The home-based equipment also received its validation when used in the largest cohort study, the Sleep Heart Health Study, he said.
The disadvantage to the home-based setup is that while it allows the study of obstructive sleep apnea, it does not allow study of other possible sleep disorders. The home-based study may also have a lower quality of data because it is not being monitored.
In his study, Dr. Ghegan designed the meta-analysis to included prospective cohort studies comparing the respiratory disturbance index of home sleep studies to that of laboratory polysomnography in the same patients undergoing evaluation for sleep disordered breathing.
Using Medline, he identified 28 papers in which home sleep studies and laboratory polysomnography were compared for differences in mean low oxygen saturation, sleep time, percentage of inadequate studies, and average cost per examination. Of those 28 papers, 12 were deemed sufficient to have the data necessary to make reasonable comparisons, Dr. Ghegan explained.
“On average, we found that the respiratory distress index was 10% higher in the patients who had the studies done in the laboratory,” Dr. Ghegan said. The odds rate was 0.90 and the 95% confidence index did not pass unity (0.87–0.92).
He also found that in the laboratory, sleep time was increased by 13% over the home-based studies.
Not surprisingly, there were more poor recordings in the home-based setting, Dr. Ghegan said, demonstrating that 15.7% of the home-based studies had a problem versus 6.2% in the laboratory studies. That difference reached statistical significance at the p = .001 level, he said.
On the other hand, the cost of doing the test at home was significantly less expensive that doing it in the laboratory, Dr. Ghegan illustrated. The cost savings for the home based system ranged from 35% to 88%.
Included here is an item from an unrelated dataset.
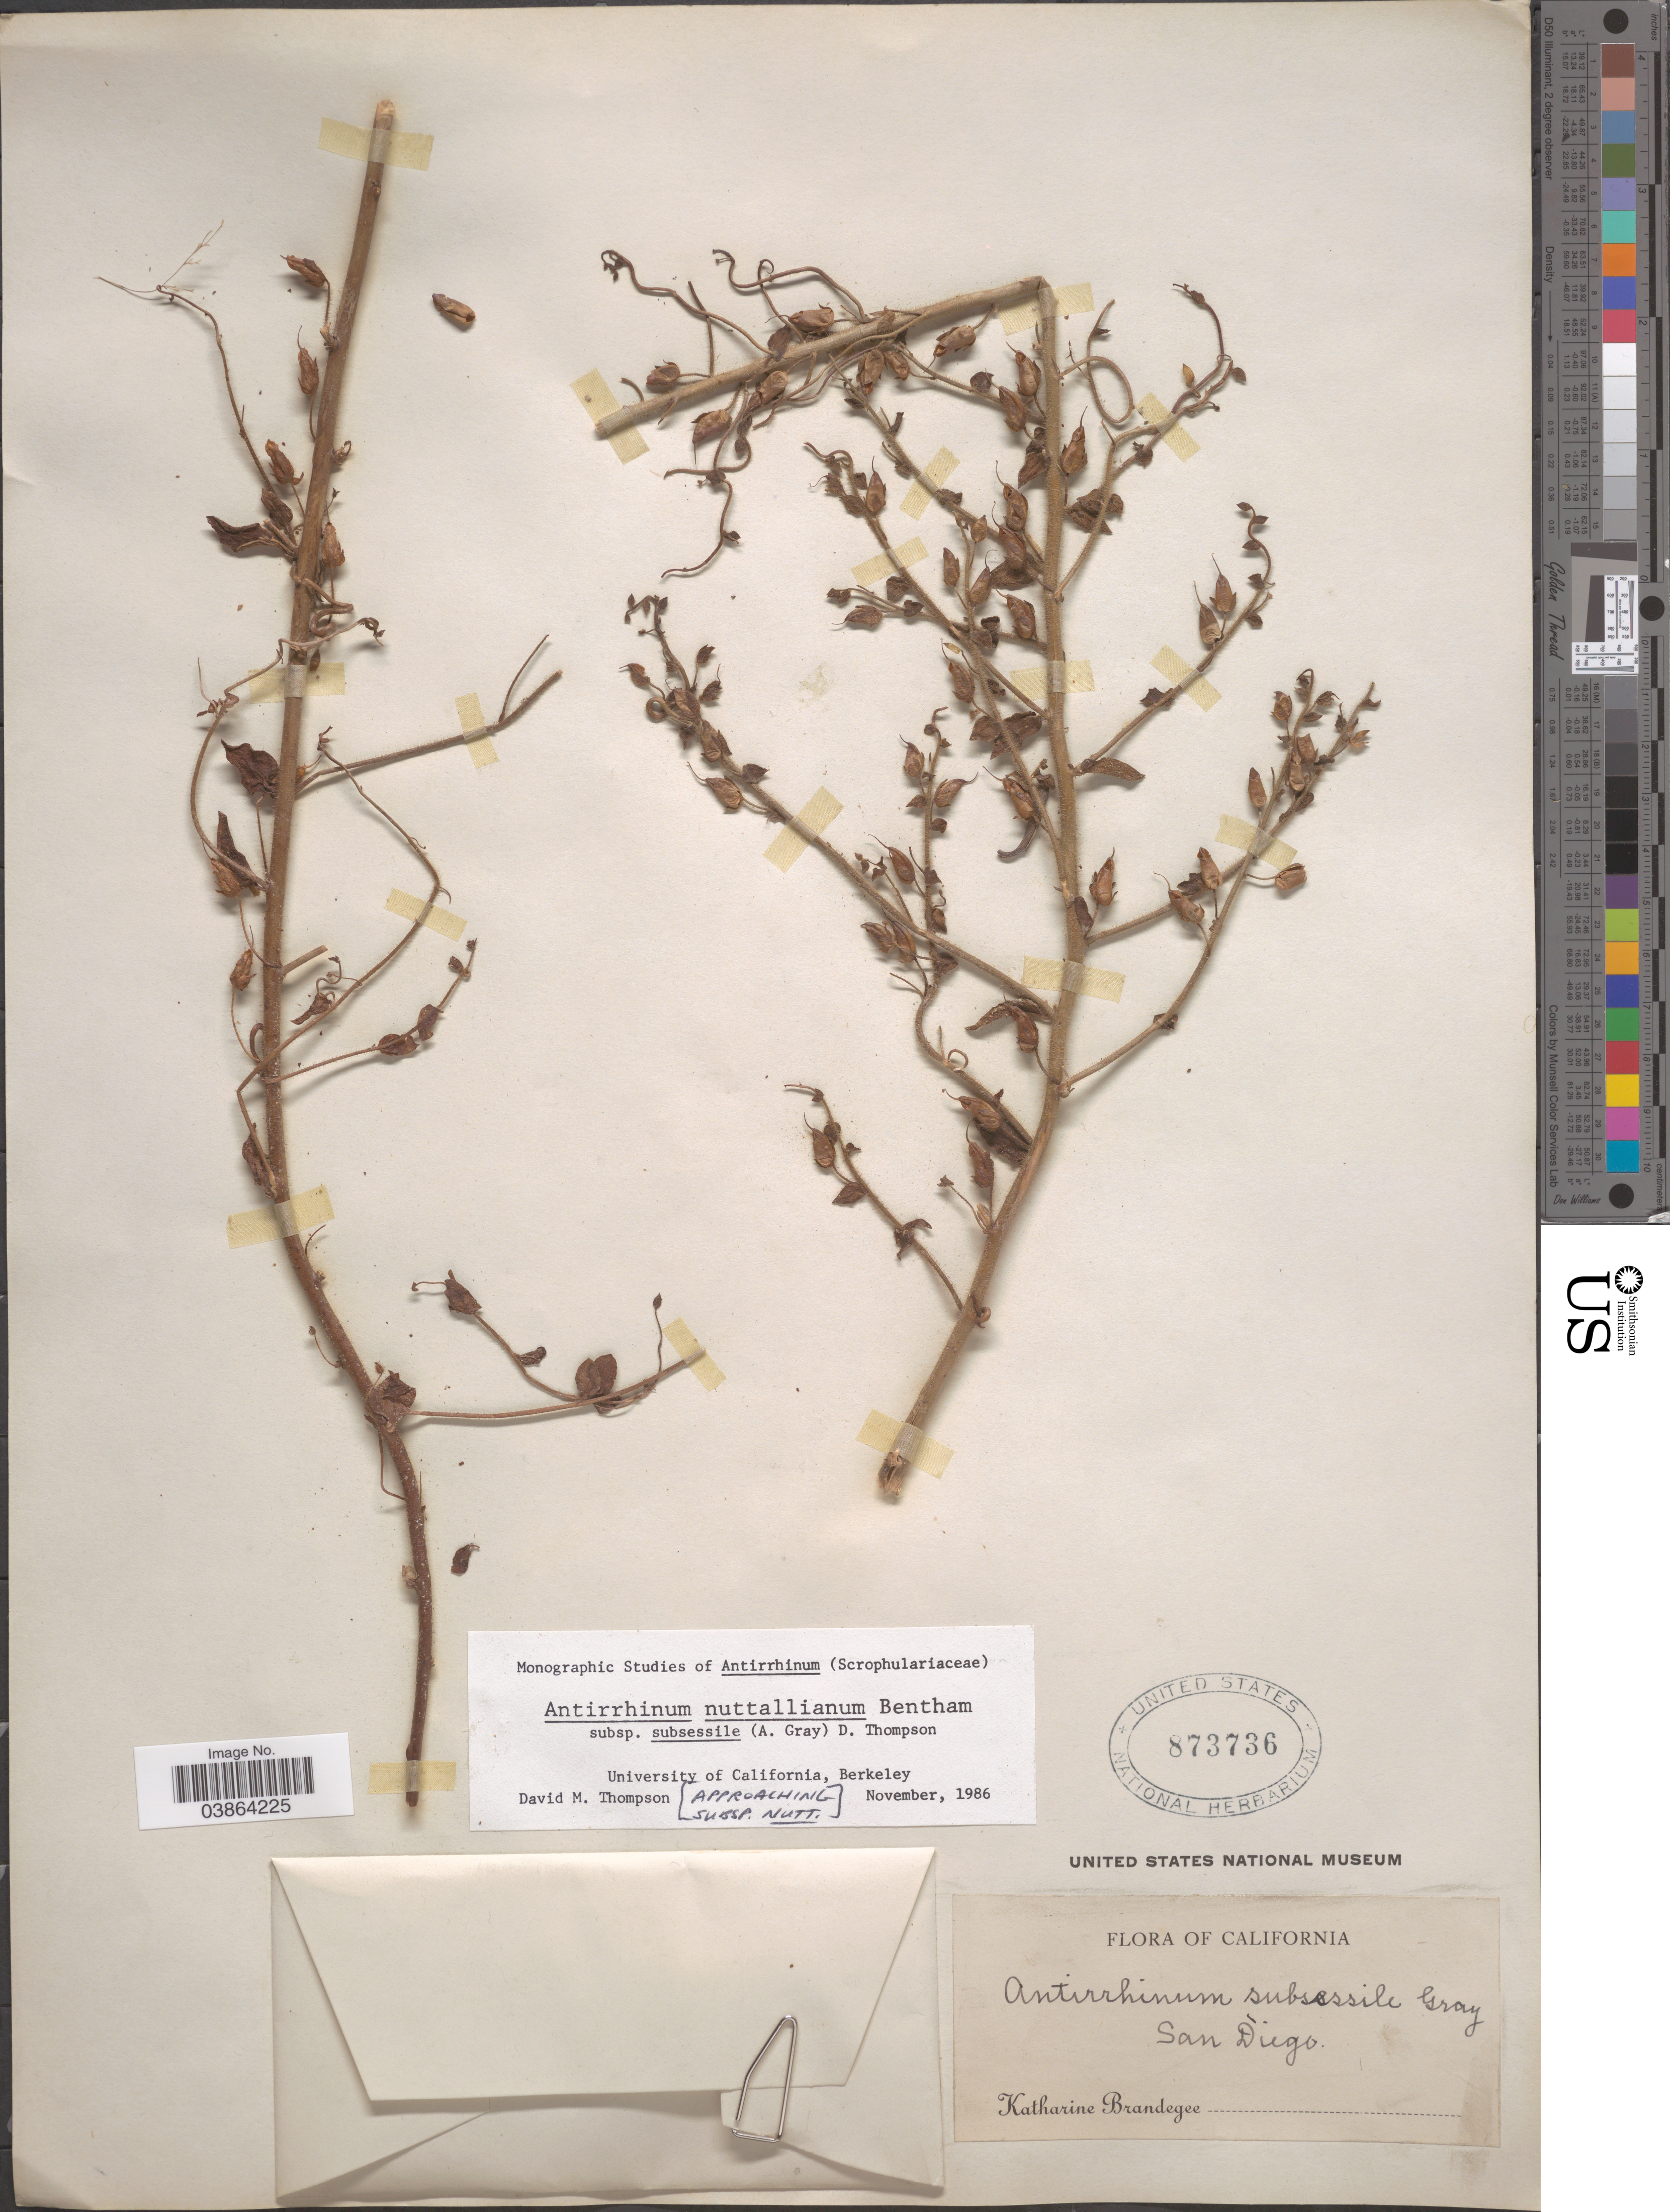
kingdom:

There were no significant differences in the recording of oxygen saturation studies seen between the home and laboratory testing, he said.
“Based on the results of this meta-analysis,” Dr. Ghegan said, “home sleep studies may underestimate the severity of obstructive sleep apnea based on respiratory distress index values. However, that underestimation may not be of clinical significance.
“Home sleep studies offer a less expensive and potentially more readily available option for the diagnosis of obstructive sleep apnea, however this may be offset by the increased incidence of poor recording.”